CYP2S1 is a synthetic lethal target in BRAF(V600E)-driven thyroid cancers

BRAF(V600E) is the most common genetic alteration and has become a major therapeutic target in thyroid cancers; however, intrinsic feedback mechanism limited clinical use of BRAF(V600E) specific inhibitors. Synthetic lethal is a kind of interaction between two genes, where only simultaneously perturbing both of the genes can lead to lethality. Here, we identified CYP2S1 as a synthetic lethal partner of BRAF(V600E) in thyroid cancers. First, we found that CYP2S1 was highly expressed in papillary thyroid cancers (PTCs) compared to normal thyroid tissues, particularly in conventional PTCs (CPTCs) and tall-cell PTCs (TCPTCs), and its expression was positively associated with BRAF(V600E) mutation. CYP2S1 knockdown selectively inhibited cell proliferation, migration, invasion and tumorigenic potential in nude mice, and promoted cell apoptosis in BRAF(V600E) mutated thyroid cancer cells, but not in BRAF wild-type ones. Mechanistically, BRAF(V600E)-mediated MAPK/ERK cascade upregulated CYP2S1 expression by an AHR-dependent pathway, while CYP2S1 in turn enhanced transcriptional activity of AHR through its metabolites.
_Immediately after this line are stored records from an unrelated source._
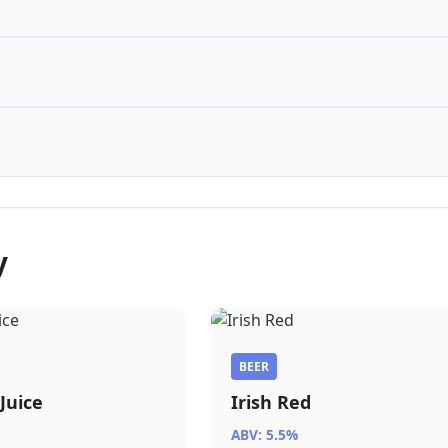
y
BEER
Juice
Irish Red
ABV: 5.5%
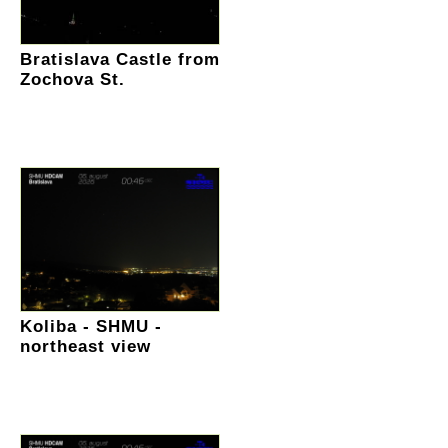
Bratislava Castle from
Zochova St.
Koliba - SHMU -
northeast view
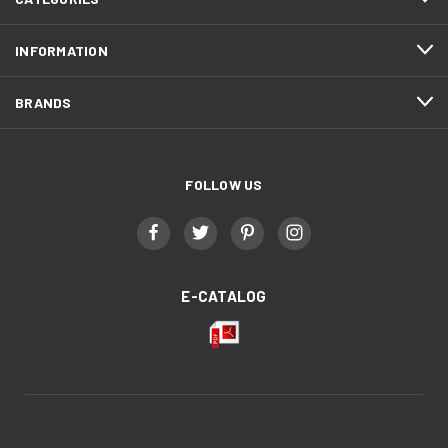
INFORMATION
BRANDS
FOLLOW US
E-CATALOG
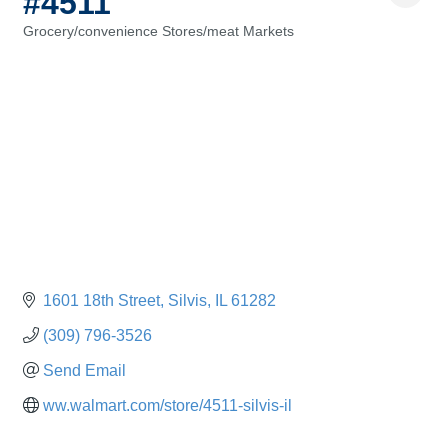
#4511
Grocery/convenience Stores/meat Markets
Categories
1601 18th Street
Silvis
IL
61282
(309) 796-3526
Send Email
ww.walmart.com/store/4511-silvis-il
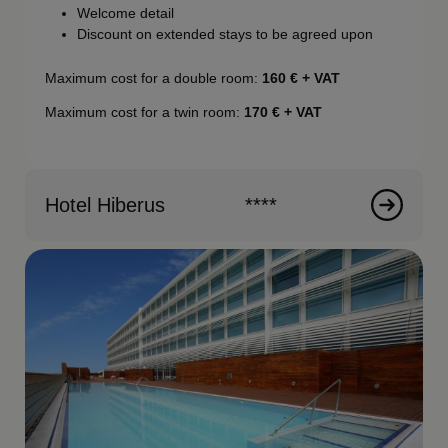
Welcome detail
Discount on extended stays to be agreed upon
Maximum cost for a double room:
160
€ + VAT
Maximum cost for a twin room:
170
€ + VAT
Hotel Hiberus
****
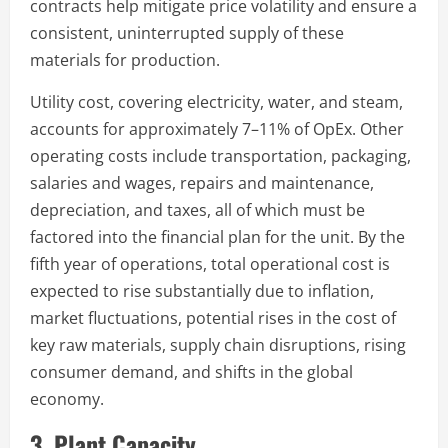
contracts help mitigate price volatility and ensure a
consistent, uninterrupted supply of these
materials for production.
Utility cost, covering electricity, water, and steam,
accounts for approximately 7–11% of OpEx. Other
operating costs include transportation, packaging,
salaries and wages, repairs and maintenance,
depreciation, and taxes, all of which must be
factored into the financial plan for the unit. By the
fifth year of operations, total operational cost is
expected to rise substantially due to inflation,
market fluctuations, potential rises in the cost of
key raw materials, supply chain disruptions, rising
consumer demand, and shifts in the global
economy.
3. Plant Capacity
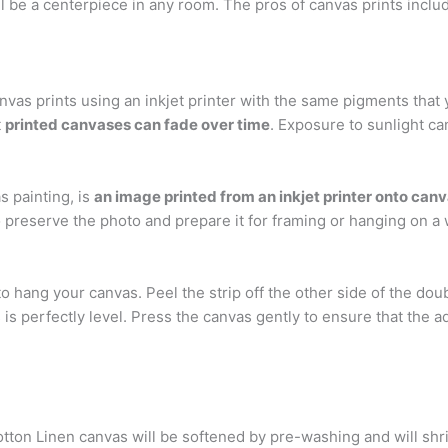
 be a centerpiece in any room. The pros of canvas prints include:
anvas prints using an inkjet printer with the same pigments tha
t
printed canvases can fade over time
. Exposure to sunlight ca
s painting, is
an image printed from an inkjet printer onto can
o preserve the photo and prepare it for framing or hanging on a 
 hang your canvas. Peel the strip off the other side of the doub
s is perfectly level. Press the canvas gently to ensure that the a
otton Linen canvas will be softened by pre-washing and will sh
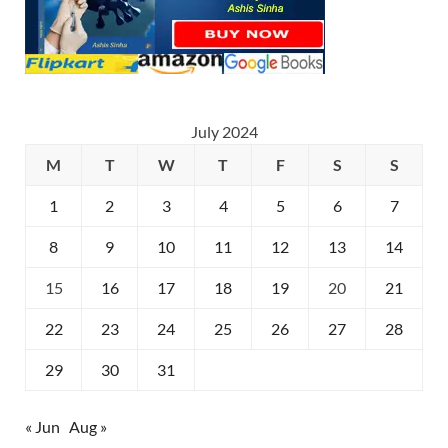
July 2024
M
T
W
T
F
S
S
1
2
3
4
5
6
7
8
9
10
11
12
13
14
15
16
17
18
19
20
21
22
23
24
25
26
27
28
29
30
31
« Jun
Aug »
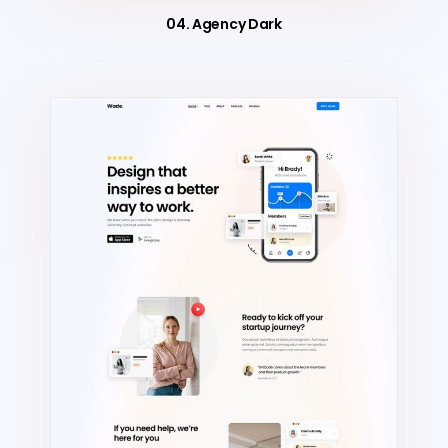
04. Agency Dark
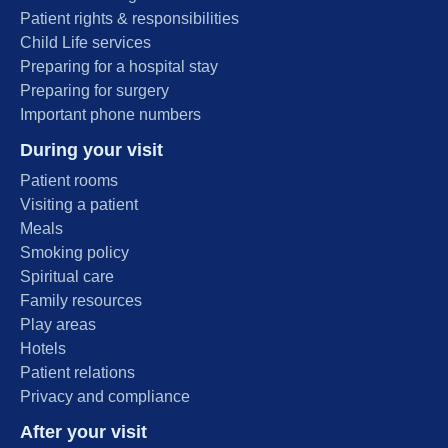
Patient rights & responsibilities
Child Life services
Preparing for a hospital stay
Preparing for surgery
Important phone numbers
During your visit
Patient rooms
Visiting a patient
Meals
Smoking policy
Spiritual care
Family resources
Play areas
Hotels
Patient relations
Privacy and compliance
After your visit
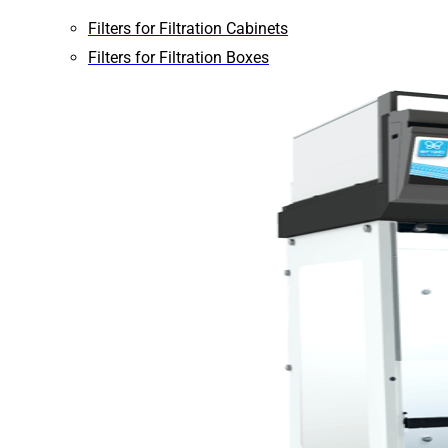
Filters for Filtration Cabinets
Filters for Filtration Boxes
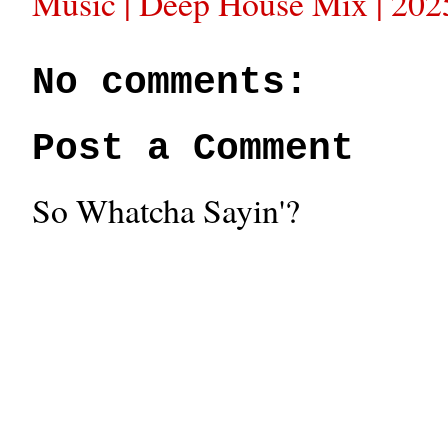
Music | Deep House Mix | 202
No comments:
Post a Comment
So Whatcha Sayin'?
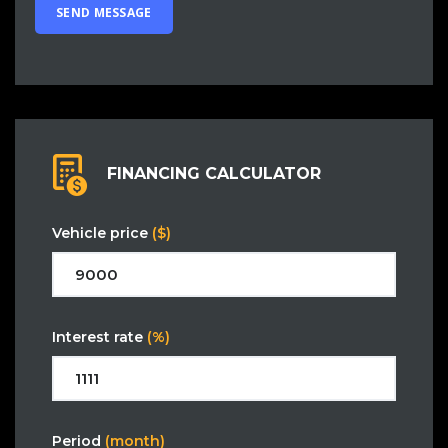
FINANCING CALCULATOR
Vehicle price
($)
Interest rate
(%)
Period
(month)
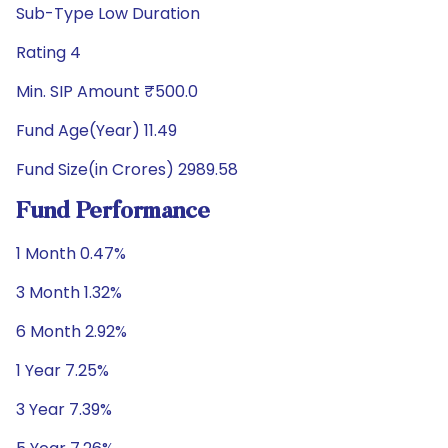
Sub-Type Low Duration
Rating 4
Min. SIP Amount ₹500.0
Fund Age(Year) 11.49
Fund Size(in Crores) 2989.58
Fund Performance
1 Month 0.47%
3 Month 1.32%
6 Month 2.92%
1 Year 7.25%
3 Year 7.39%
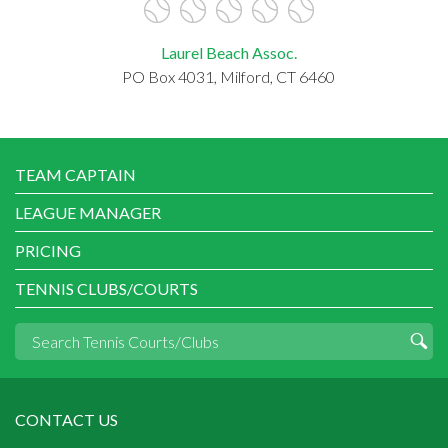
Laurel Beach Assoc.
PO Box 4031, Milford, CT 6460
TEAM CAPTAIN
LEAGUE MANAGER
PRICING
TENNIS CLUBS/COURTS
CONTACT US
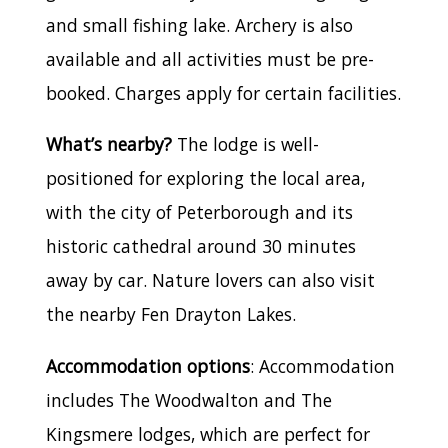
and small fishing lake. Archery is also
available and all activities must be pre-
booked. Charges apply for certain facilities.
What’s nearby?
The lodge is well-
positioned for exploring the local area,
with the city of Peterborough and its
historic cathedral around 30 minutes
away by car. Nature lovers can also visit
the nearby Fen Drayton Lakes.
Accommodation options
: Accommodation
includes The Woodwalton and The
Kingsmere lodges, which are perfect for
This AHR/CYP2S1 feedback loop strongly amplified oncogenic role of BRAF(V600E) in thyroid cancer cells, thereby causing synthetic lethal interaction between CYP2S1 and BRAF(V600E). Finally, we demonstrated CYP2S1 as a potential therapeutic target in both BRAF(V600E)-drived xenograft and transgenic mouse models by targetedly delivering CYP2S1-specific siRNA. Altogether, our data demonstrate CYP2S1 as a synthetic lethal partner of BRAF(V600E) in thyroid cancers, and indicate that targeting CYP2S1 will provide a new therapeutic strategy for BRAF(V600E) mutated thyroid cancers.